=== Task to carry out ===
Write out, word for word, only the lines from the one containing "micrograph of human" through the final line of the data.

Collected data
=====

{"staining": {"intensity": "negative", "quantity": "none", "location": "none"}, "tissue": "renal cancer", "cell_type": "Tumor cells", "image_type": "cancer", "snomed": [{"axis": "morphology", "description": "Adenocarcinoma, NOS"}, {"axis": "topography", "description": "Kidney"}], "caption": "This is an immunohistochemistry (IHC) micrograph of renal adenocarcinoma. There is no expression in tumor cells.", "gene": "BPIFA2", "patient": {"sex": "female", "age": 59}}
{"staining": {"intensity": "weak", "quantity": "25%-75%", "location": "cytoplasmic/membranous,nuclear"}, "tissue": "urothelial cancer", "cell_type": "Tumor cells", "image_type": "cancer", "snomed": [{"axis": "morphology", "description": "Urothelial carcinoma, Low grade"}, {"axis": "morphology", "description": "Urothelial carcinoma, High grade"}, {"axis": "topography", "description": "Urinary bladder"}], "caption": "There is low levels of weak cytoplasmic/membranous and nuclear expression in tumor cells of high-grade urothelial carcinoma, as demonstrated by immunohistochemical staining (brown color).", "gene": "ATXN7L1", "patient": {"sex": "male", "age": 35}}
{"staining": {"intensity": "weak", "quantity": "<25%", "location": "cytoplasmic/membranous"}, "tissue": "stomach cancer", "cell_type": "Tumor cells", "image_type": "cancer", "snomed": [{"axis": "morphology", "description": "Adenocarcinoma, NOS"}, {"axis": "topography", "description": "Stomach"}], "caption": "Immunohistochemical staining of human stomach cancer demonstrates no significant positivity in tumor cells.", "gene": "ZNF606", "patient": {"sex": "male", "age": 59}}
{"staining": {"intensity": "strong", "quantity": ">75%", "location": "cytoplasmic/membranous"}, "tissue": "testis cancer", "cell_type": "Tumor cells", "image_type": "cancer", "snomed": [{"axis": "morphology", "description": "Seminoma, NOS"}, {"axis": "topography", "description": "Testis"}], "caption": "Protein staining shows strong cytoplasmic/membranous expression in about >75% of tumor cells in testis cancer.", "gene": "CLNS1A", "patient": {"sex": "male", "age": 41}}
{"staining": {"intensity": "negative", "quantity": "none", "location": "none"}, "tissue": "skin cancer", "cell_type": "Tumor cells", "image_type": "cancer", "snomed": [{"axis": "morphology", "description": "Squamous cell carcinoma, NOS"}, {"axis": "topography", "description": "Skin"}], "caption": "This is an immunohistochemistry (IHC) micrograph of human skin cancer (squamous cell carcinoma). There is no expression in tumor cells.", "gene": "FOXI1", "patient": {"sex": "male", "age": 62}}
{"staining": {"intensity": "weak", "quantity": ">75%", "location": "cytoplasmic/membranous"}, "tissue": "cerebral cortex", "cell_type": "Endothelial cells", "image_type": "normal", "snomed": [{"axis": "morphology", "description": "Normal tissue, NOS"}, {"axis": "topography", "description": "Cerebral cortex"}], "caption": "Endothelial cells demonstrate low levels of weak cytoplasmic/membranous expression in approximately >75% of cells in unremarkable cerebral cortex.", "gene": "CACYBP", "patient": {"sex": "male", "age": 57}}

=====

=== Answer for the task ===
{"staining": {"intensity": "negative", "quantity": "none", "location": "none"}, "tissue": "skin cancer", "cell_type": "Tumor cells", "image_type": "cancer", "snomed": [{"axis": "morphology", "description": "Squamous cell carcinoma, NOS"}, {"axis": "topography", "description": "Skin"}], "caption": "This is an immunohistochemistry (IHC) micrograph of human skin cancer (squamous cell carcinoma). There is no expression in tumor cells.", "gene": "FOXI1", "patient": {"sex": "male", "age": 62}}
{"staining": {"intensity": "weak", "quantity": ">75%", "location": "cytoplasmic/membranous"}, "tissue": "cerebral cortex", "cell_type": "Endothelial cells", "image_type": "normal", "snomed": [{"axis": "morphology", "description": "Normal tissue, NOS"}, {"axis": "topography", "description": "Cerebral cortex"}], "caption": "Endothelial cells demonstrate low levels of weak cytoplasmic/membranous expression in approximately >75% of cells in unremarkable cerebral cortex.", "gene": "CACYBP", "patient": {"sex": "male", "age": 57}}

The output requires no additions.